Esolen addresses the need for boys to know that they must become men and what that initiation or process looks like and is. We have lost the recognition of this need and danger of not providing it (192-193).
“Distract the Child with the Shallow and Unreal or The Kingdom of Noise”
“What we want instead is not political thought but a glut of political noise...We want people not merely to forget what a Washington or Jefferson said. We want to make them wholly incapable of ever hearing and understanding what they said. We want to stupefy them with information without form. We want readers deeply illiterate because they have learned to read. We want people who have forgotten what they have forgotten, because they cannot forget what has just passed by on the bottom of the screen” (207-208).
“For in the deep quiet of the heart we hear things. We hear that the world as we know it is passing away. We are passing away. Yet the world is beautiful, and good is no illusion. Evil is the illusion; it is weak, a shadow, a parody of good, a specter” (214).
“Deny the Transcendent or Fix Above the Heads of Men the Lowest Ceiling of All”
This final chapter is more focused and centralized on God.
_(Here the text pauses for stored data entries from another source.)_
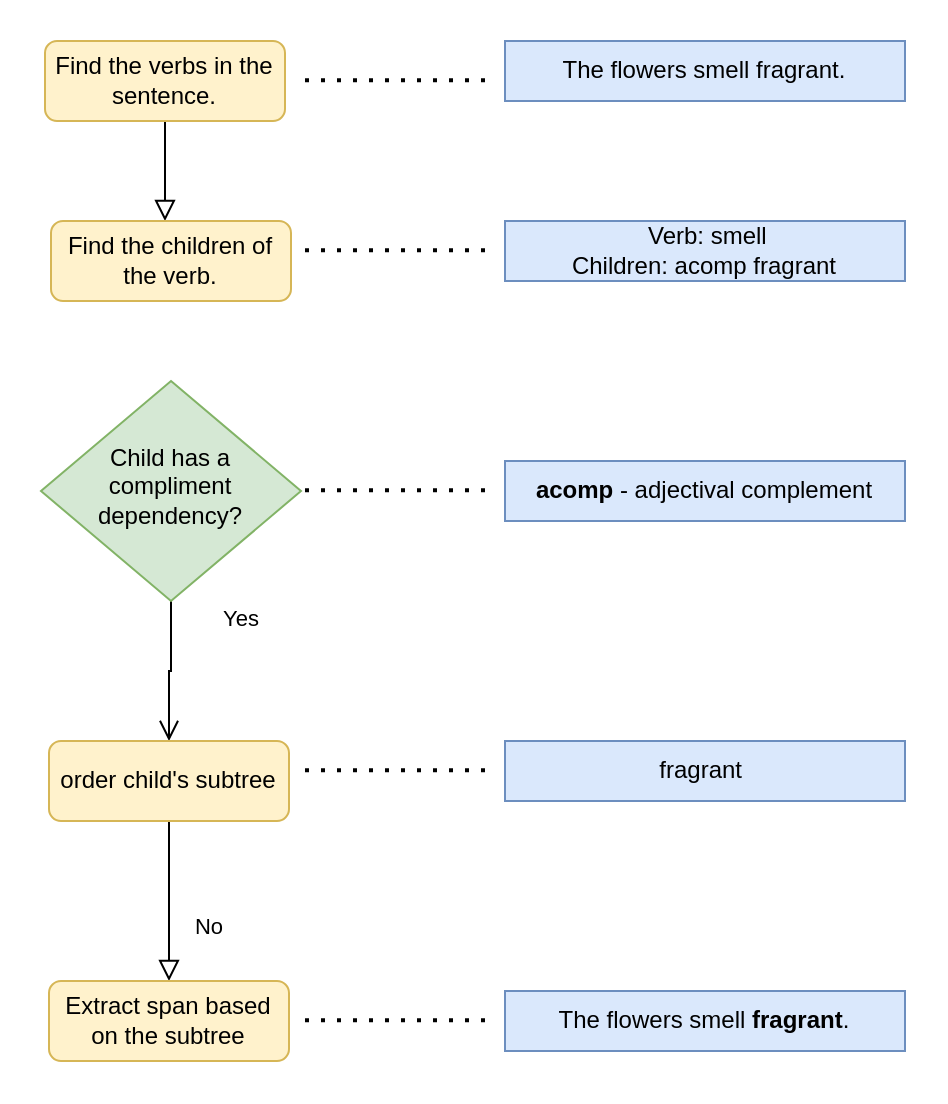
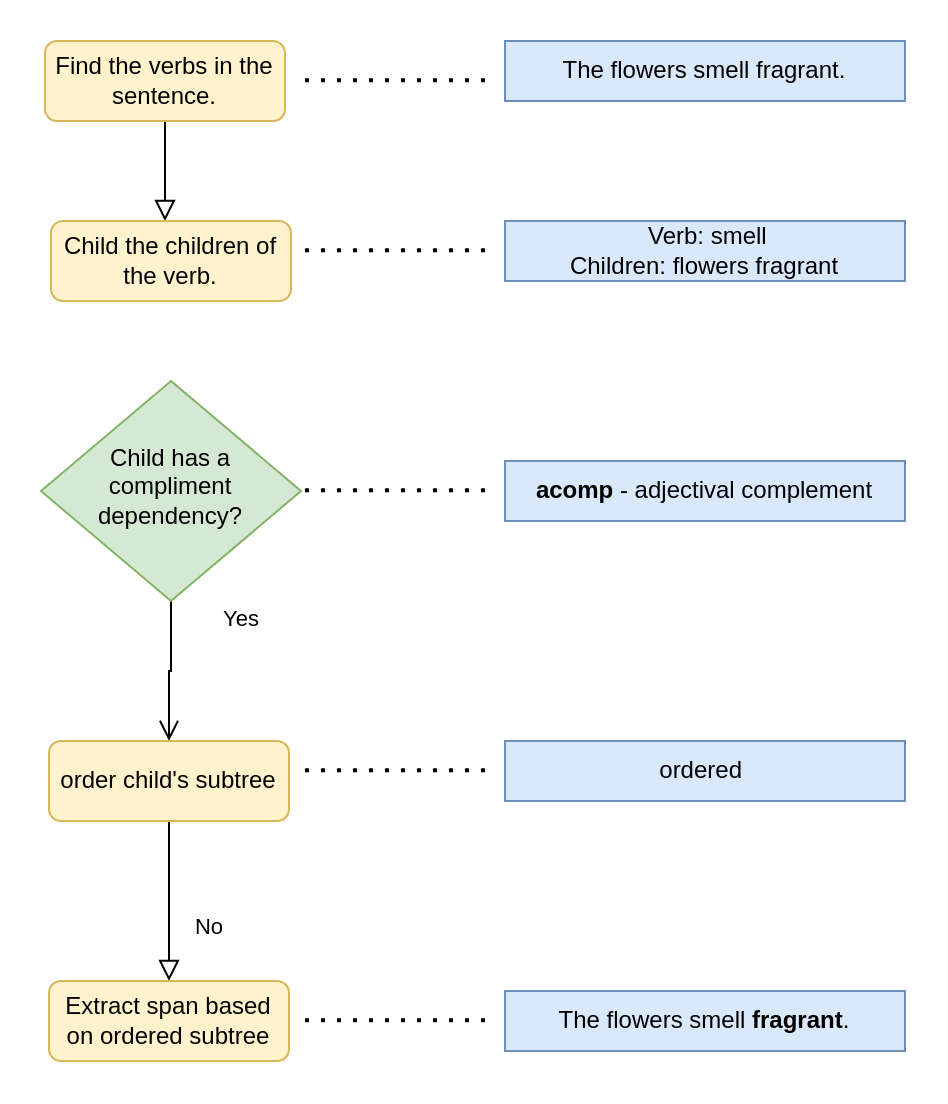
  <mxCell id="0" />
  <mxCell id="1" parent="0" />
  <mxCell id="2" value="" style="rounded=0;html=1;jettySize=auto;orthogonalLoop=1;fontSize=11;endArrow=block;endFill=0;endSize=8;strokeWidth=1;shadow=0;labelBackgroundColor=none;edgeStyle=orthogonalEdgeStyle;" parent="1" source="3" edge="1"><mxGeometry relative="1" as="geometry"><mxPoint x="82" y="110" as="targetPoint" /><Array as="points"><mxPoint x="82" y="110" /><mxPoint x="82" y="110" /></Array></mxGeometry></mxCell>
  <mxCell id="3" value="Find the verbs in the sentence." style="rounded=1;whiteSpace=wrap;html=1;fontSize=12;glass=0;strokeWidth=1;shadow=0;fillColor=#fff2cc;strokeColor=#d6b656;" parent="1" vertex="1"><mxGeometry x="22" y="20" width="120" height="40" as="geometry" /></mxCell>
  <mxCell id="4" value="Yes" style="rounded=0;html=1;jettySize=auto;orthogonalLoop=1;fontSize=11;endArrow=open;endFill=0;endSize=8;strokeWidth=1;shadow=0;labelBackgroundColor=none;edgeStyle=orthogonalEdgeStyle;entryX=0.5;entryY=0;entryDx=0;entryDy=0;" parent="1" source="5" target="9" edge="1"><mxGeometry x="-0.733" y="35" relative="1" as="geometry"><mxPoint as="offset" /><mxPoint x="82" y="370" as="targetPoint" /></mxGeometry></mxCell>
  <mxCell id="5" value="Child has a compliment dependency?" style="rhombus;whiteSpace=wrap;html=1;shadow=0;fontFamily=Helvetica;fontSize=12;align=center;strokeWidth=1;spacing=6;spacingTop=-4;fillColor=#d5e8d4;strokeColor=#82b366;" parent="1" vertex="1"><mxGeometry x="20" y="190" width="130" height="110" as="geometry" /></mxCell>
  <mxCell id="6" value="No" style="rounded=0;html=1;jettySize=auto;orthogonalLoop=1;fontSize=11;endArrow=block;endFill=0;endSize=8;strokeWidth=1;shadow=0;labelBackgroundColor=none;edgeStyle=orthogonalEdgeStyle;exitX=0.5;exitY=1;exitDx=0;exitDy=0;" parent="1" source="9" target="7" edge="1"><mxGeometry x="0.333" y="20" relative="1" as="geometry"><mxPoint as="offset" /><mxPoint x="82" y="450" as="sourcePoint" /></mxGeometry></mxCell>
- <mxCell id="7" value="Extract span based on the subtree" style="rounded=1;whiteSpace=wrap;html=1;fontSize=12;glass=0;strokeWidth=1;shadow=0;fillColor=#fff2cc;strokeColor=#d6b656;" parent="1" vertex="1"><mxGeometry x="24" y="490" width="120" height="40" as="geometry" /></mxCell>
- <mxCell id="8" value="Find the children of the verb." style="rounded=1;whiteSpace=wrap;html=1;fontSize=12;glass=0;strokeWidth=1;shadow=0;fillColor=#fff2cc;strokeColor=#d6b656;" vertex="1" parent="1"><mxGeometry x="25" y="110" width="120" height="40" as="geometry" /></mxCell>
+ <mxCell id="7" value="Extract span based on ordered subtree" style="rounded=1;whiteSpace=wrap;html=1;fontSize=12;glass=0;strokeWidth=1;shadow=0;fillColor=#fff2cc;strokeColor=#d6b656;" parent="1" vertex="1"><mxGeometry x="24" y="490" width="120" height="40" as="geometry" /></mxCell>
+ <mxCell id="8" value="Child the children of the verb." style="rounded=1;whiteSpace=wrap;html=1;fontSize=12;glass=0;strokeWidth=1;shadow=0;fillColor=#fff2cc;strokeColor=#d6b656;" vertex="1" parent="1"><mxGeometry x="25" y="110" width="120" height="40" as="geometry" /></mxCell>
  <mxCell id="9" value="order child's subtree" style="rounded=1;whiteSpace=wrap;html=1;fontSize=12;glass=0;strokeWidth=1;shadow=0;fillColor=#fff2cc;strokeColor=#d6b656;" vertex="1" parent="1"><mxGeometry x="24" y="370" width="120" height="40" as="geometry" /></mxCell>
  <mxCell id="10" value="The flowers smell fragrant." style="rounded=0;whiteSpace=wrap;html=1;hachureGap=4;pointerEvents=0;fillColor=#dae8fc;strokeColor=#6c8ebf;" vertex="1" parent="1"><mxGeometry x="252" y="20" width="200" height="30" as="geometry" /></mxCell>
- <mxCell id="11" value="&amp;nbsp;Verb: smell&lt;br&gt;Children:&amp;nbsp;acomp fragrant" style="rounded=0;whiteSpace=wrap;html=1;hachureGap=4;pointerEvents=0;fillColor=#dae8fc;strokeColor=#6c8ebf;" vertex="1" parent="1"><mxGeometry x="252" y="110" width="200" height="30" as="geometry" /></mxCell>
- <mxCell id="12" value="fragrant&amp;nbsp;" style="rounded=0;whiteSpace=wrap;html=1;hachureGap=4;pointerEvents=0;fillColor=#dae8fc;strokeColor=#6c8ebf;" vertex="1" parent="1"><mxGeometry x="252" y="370" width="200" height="30" as="geometry" /></mxCell>
+ <mxCell id="11" value="&amp;nbsp;Verb: smell&lt;br&gt;Children:&amp;nbsp;flowers fragrant" style="rounded=0;whiteSpace=wrap;html=1;hachureGap=4;pointerEvents=0;fillColor=#dae8fc;strokeColor=#6c8ebf;" vertex="1" parent="1"><mxGeometry x="252" y="110" width="200" height="30" as="geometry" /></mxCell>
+ <mxCell id="12" value="ordered&amp;nbsp;" style="rounded=0;whiteSpace=wrap;html=1;hachureGap=4;pointerEvents=0;fillColor=#dae8fc;strokeColor=#6c8ebf;" vertex="1" parent="1"><mxGeometry x="252" y="370" width="200" height="30" as="geometry" /></mxCell>
  <mxCell id="13" value="The flowers smell &lt;b&gt;fragrant&lt;/b&gt;." style="rounded=0;whiteSpace=wrap;html=1;hachureGap=4;pointerEvents=0;fillColor=#dae8fc;strokeColor=#6c8ebf;" vertex="1" parent="1"><mxGeometry x="252" y="495" width="200" height="30" as="geometry" /></mxCell>
  <mxCell id="14" value="&lt;b&gt;acomp&lt;/b&gt;&amp;nbsp;- adjectival complement" style="rounded=0;whiteSpace=wrap;html=1;hachureGap=4;pointerEvents=0;fillColor=#dae8fc;strokeColor=#6c8ebf;" vertex="1" parent="1"><mxGeometry x="252" y="230" width="200" height="30" as="geometry" /></mxCell>
  <mxCell id="15" value="" style="endArrow=none;dashed=1;html=1;dashPattern=1 3;strokeWidth=2;startSize=14;endSize=14;sourcePerimeterSpacing=8;targetPerimeterSpacing=8;" edge="1" parent="1"><mxGeometry width="50" height="50" relative="1" as="geometry"><mxPoint x="152" y="39.58" as="sourcePoint" /><mxPoint x="242" y="39.58" as="targetPoint" /></mxGeometry></mxCell>
  <mxCell id="16" value="" style="endArrow=none;dashed=1;html=1;dashPattern=1 3;strokeWidth=2;startSize=14;endSize=14;sourcePerimeterSpacing=8;targetPerimeterSpacing=8;" edge="1" parent="1"><mxGeometry width="50" height="50" relative="1" as="geometry"><mxPoint x="152" y="124.58" as="sourcePoint" /><mxPoint x="242" y="124.58" as="targetPoint" /></mxGeometry></mxCell>
  <mxCell id="17" value="" style="endArrow=none;dashed=1;html=1;dashPattern=1 3;strokeWidth=2;startSize=14;endSize=14;sourcePerimeterSpacing=8;targetPerimeterSpacing=8;" edge="1" parent="1"><mxGeometry width="50" height="50" relative="1" as="geometry"><mxPoint x="152" y="244.58" as="sourcePoint" /><mxPoint x="242" y="244.58" as="targetPoint" /></mxGeometry></mxCell>
  <mxCell id="18" value="" style="endArrow=none;dashed=1;html=1;dashPattern=1 3;strokeWidth=2;startSize=14;endSize=14;sourcePerimeterSpacing=8;targetPerimeterSpacing=8;" edge="1" parent="1"><mxGeometry width="50" height="50" relative="1" as="geometry"><mxPoint x="152" y="384.58" as="sourcePoint" /><mxPoint x="242" y="384.58" as="targetPoint" /></mxGeometry></mxCell>
  <mxCell id="19" value="" style="endArrow=none;dashed=1;html=1;dashPattern=1 3;strokeWidth=2;startSize=14;endSize=14;sourcePerimeterSpacing=8;targetPerimeterSpacing=8;" edge="1" parent="1"><mxGeometry width="50" height="50" relative="1" as="geometry"><mxPoint x="152" y="509.58" as="sourcePoint" /><mxPoint x="242" y="509.58" as="targetPoint" /></mxGeometry></mxCell>
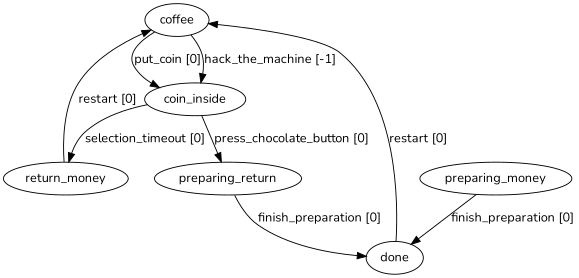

One part that struck me most was the fact that Genesis begins with “In the beginning” not “Once Upon a time.” The author discusses how knowing what it was like in the beginning helps give understanding to what we experience now. That there is a mystery and a continuum that we are all a part of.
I am sure that the majority of this book presents much that we do already know. However, it may be time to be reminded of what we know or better to perhaps be reminded of what we have forgotten.